═══ Dataset excerpts ═══
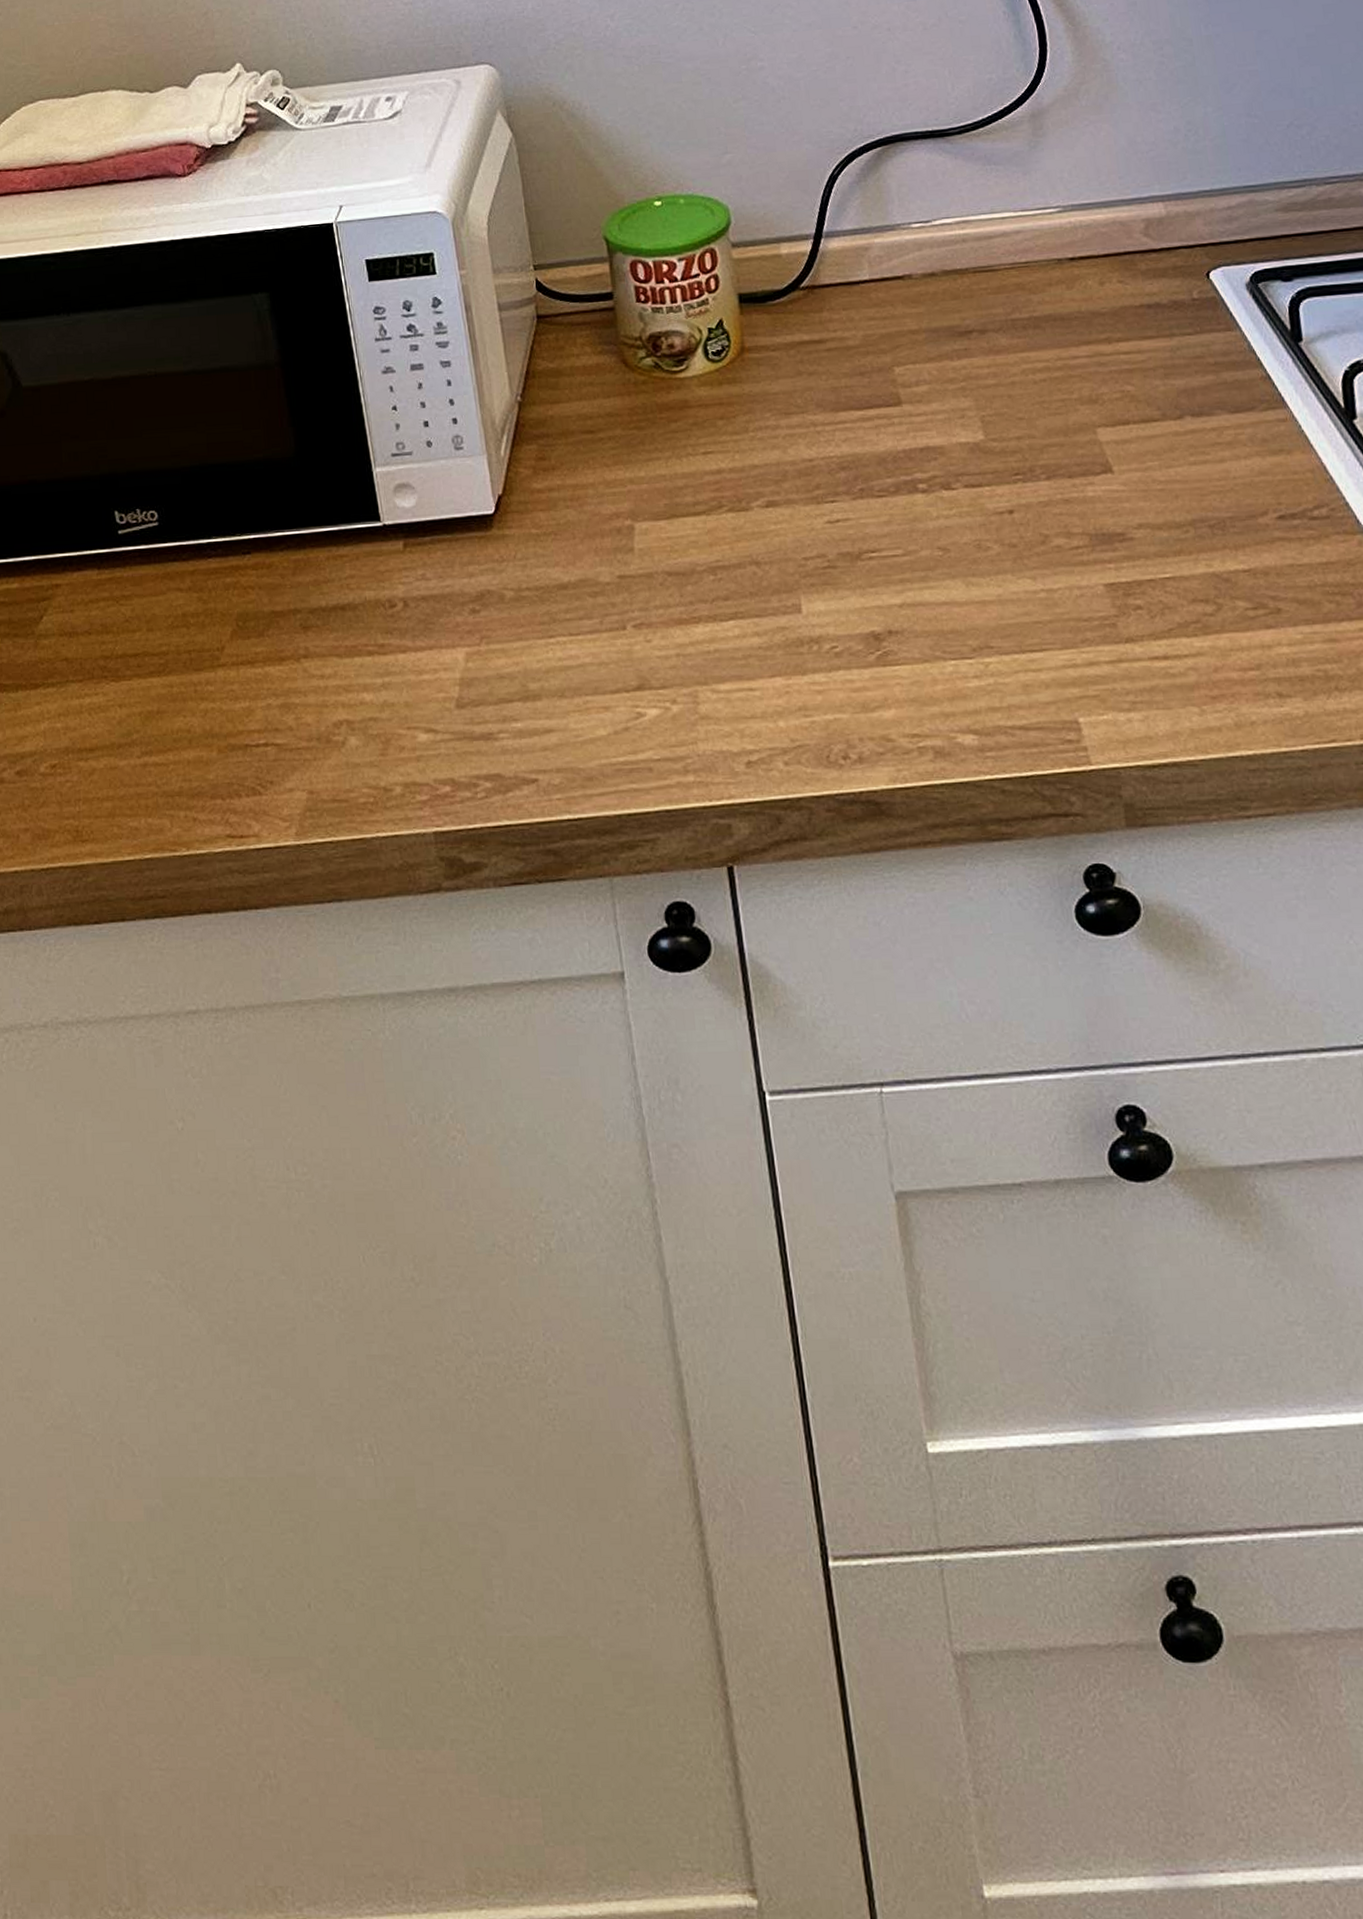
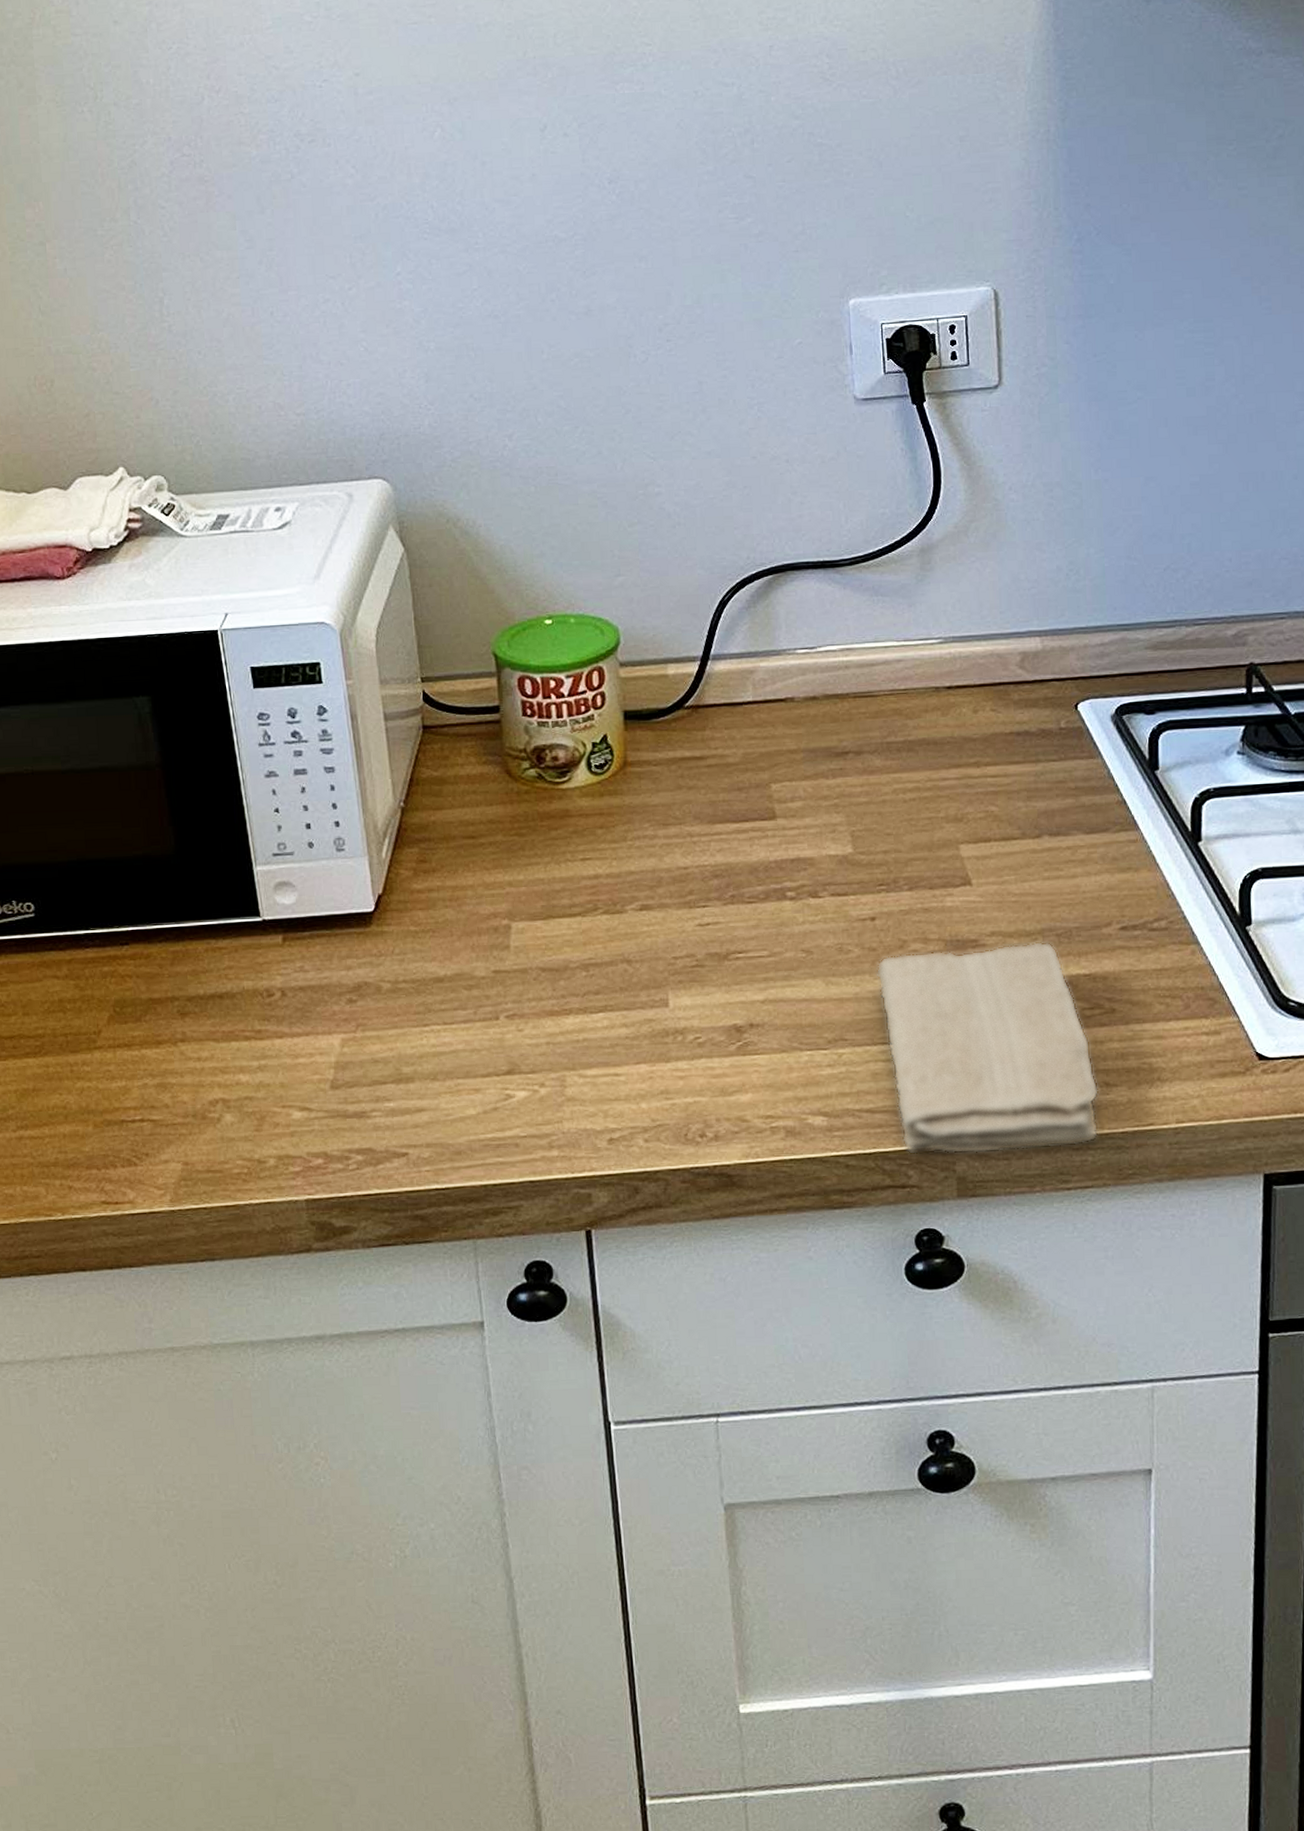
washcloth: none [1018,533,1276,779] -> present [875,941,1100,1155]

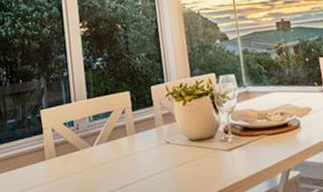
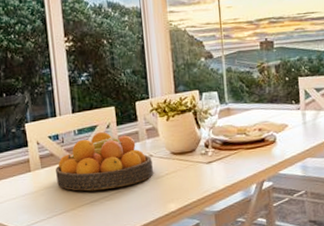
fruit bowl: none [70,118,171,181] -> present [56,132,153,191]

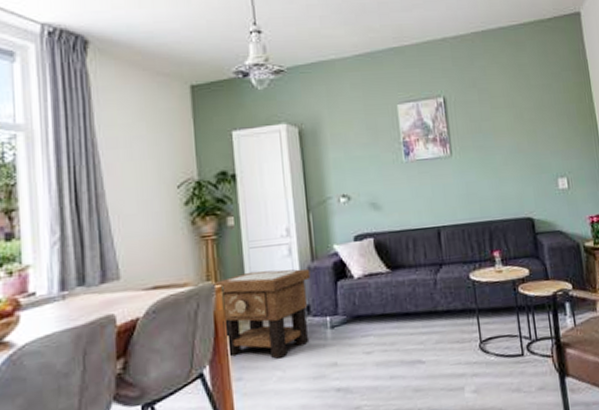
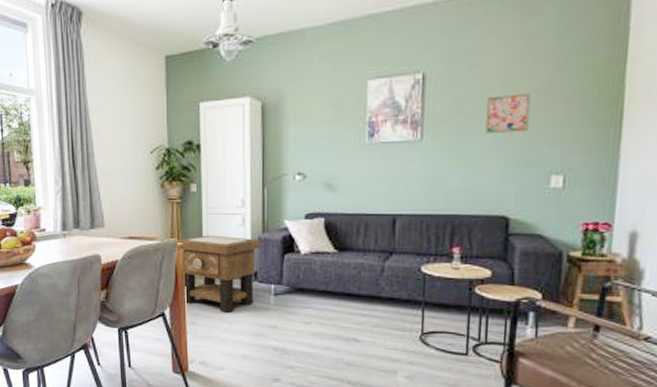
wall art: none [498,111,534,147] -> present [485,93,531,135]

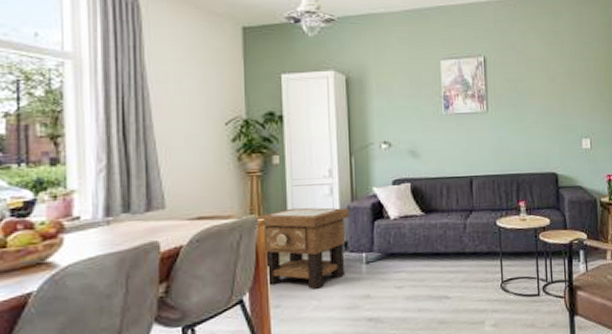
wall art: present [485,93,531,135] -> none [533,76,563,107]

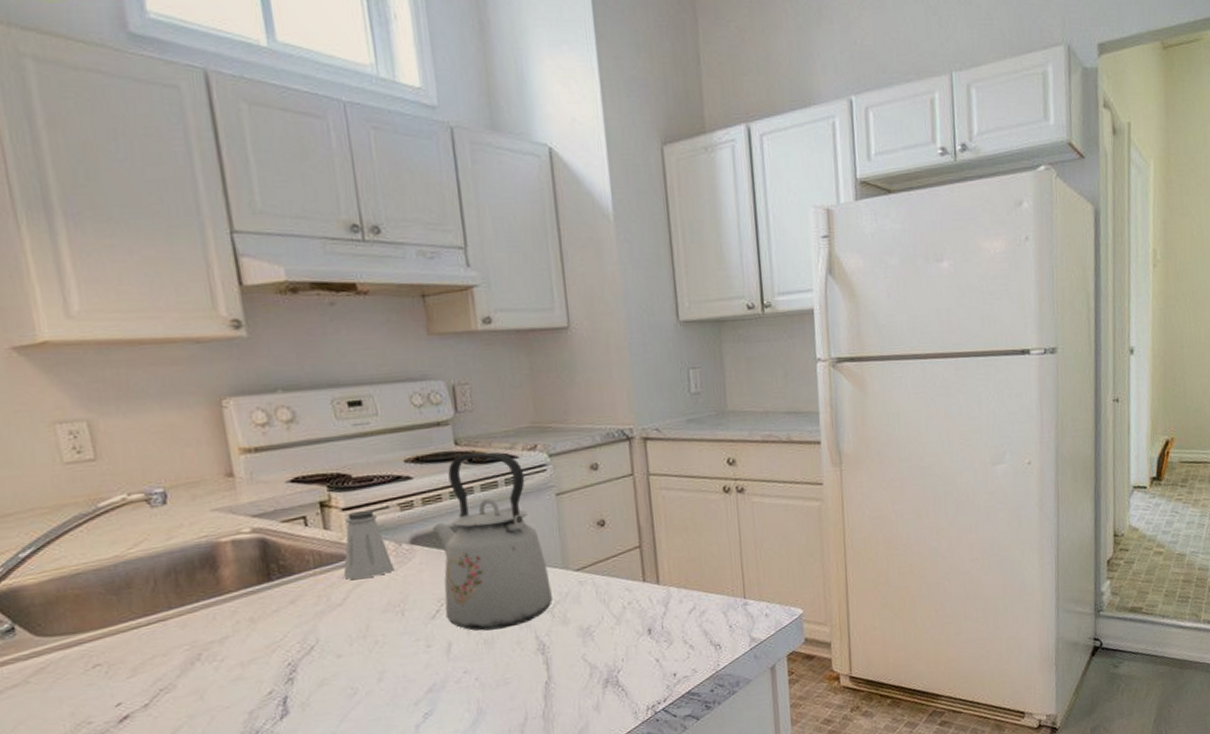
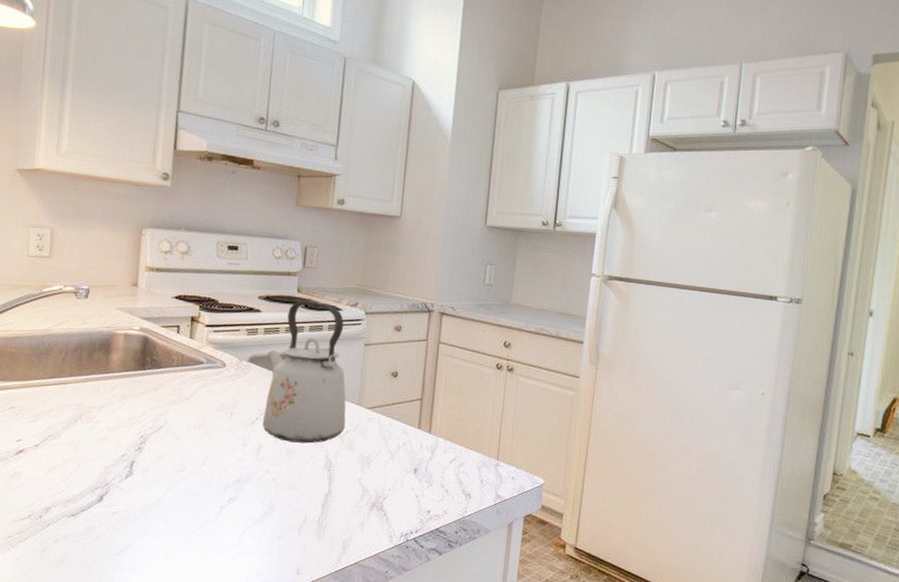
saltshaker: present [343,510,394,579] -> none [195,329,233,382]

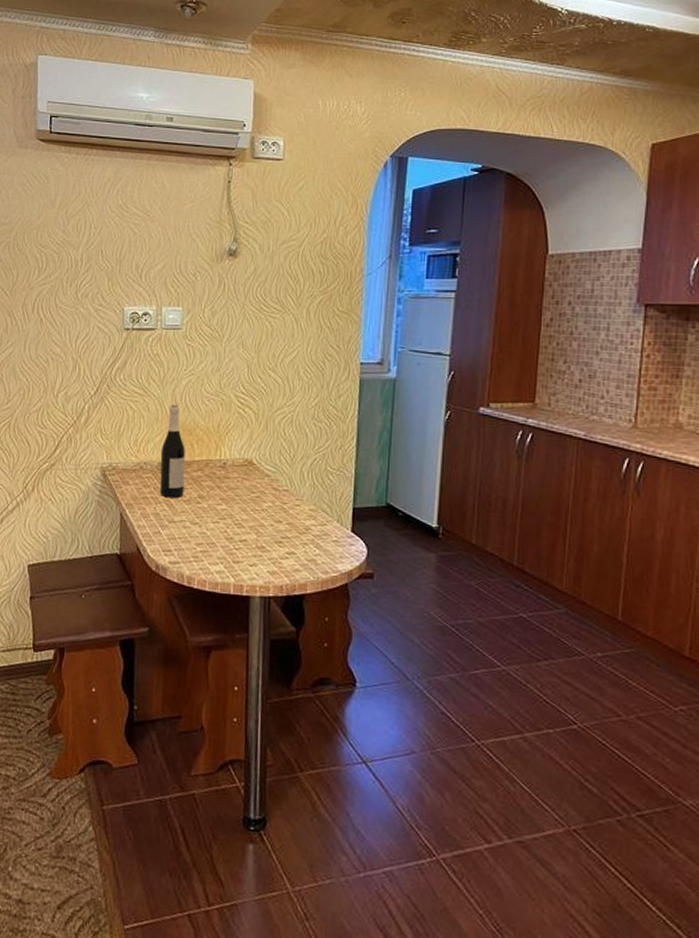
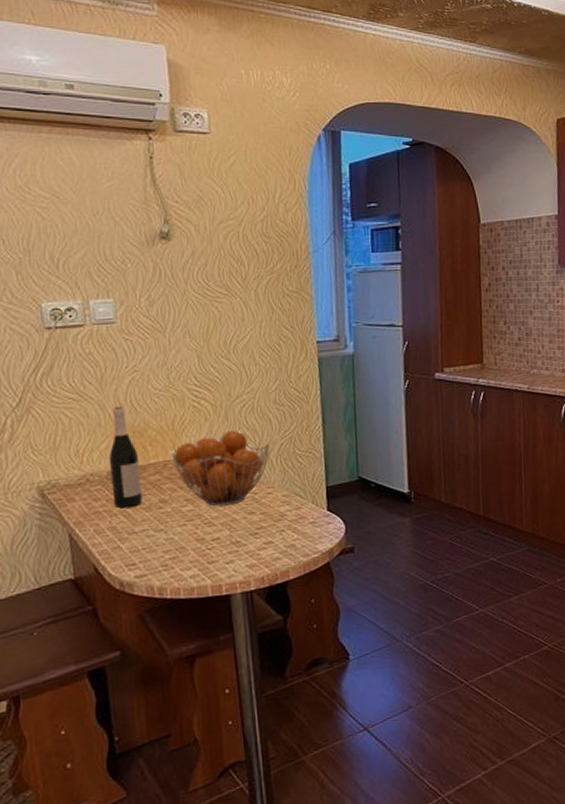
fruit basket: none [214,439,303,511] -> present [171,429,270,507]

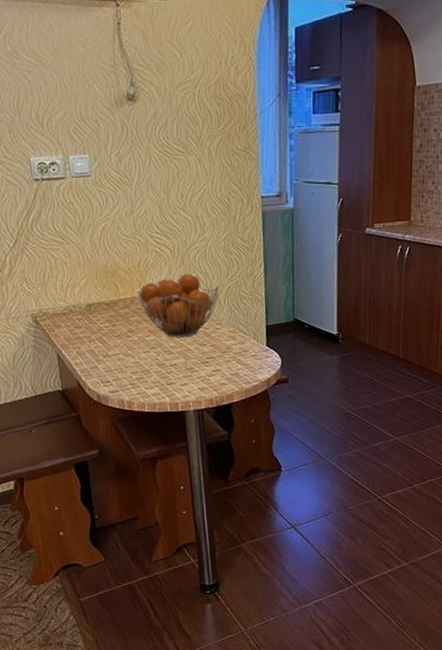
wine bottle: present [108,405,142,509] -> none [87,248,114,336]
═══
**Try it**
Pictures aside, reproduce all of the data exactly.

**Reply**
washcloth: none [1018,533,1276,779] -> present [875,941,1100,1155]

fruit bowl: none [70,118,171,181] -> present [56,132,153,191]

wall art: none [498,111,534,147] -> present [485,93,531,135]

wall art: present [485,93,531,135] -> none [533,76,563,107]

saltshaker: present [343,510,394,579] -> none [195,329,233,382]

fruit basket: none [214,439,303,511] -> present [171,429,270,507]

wine bottle: present [108,405,142,509] -> none [87,248,114,336]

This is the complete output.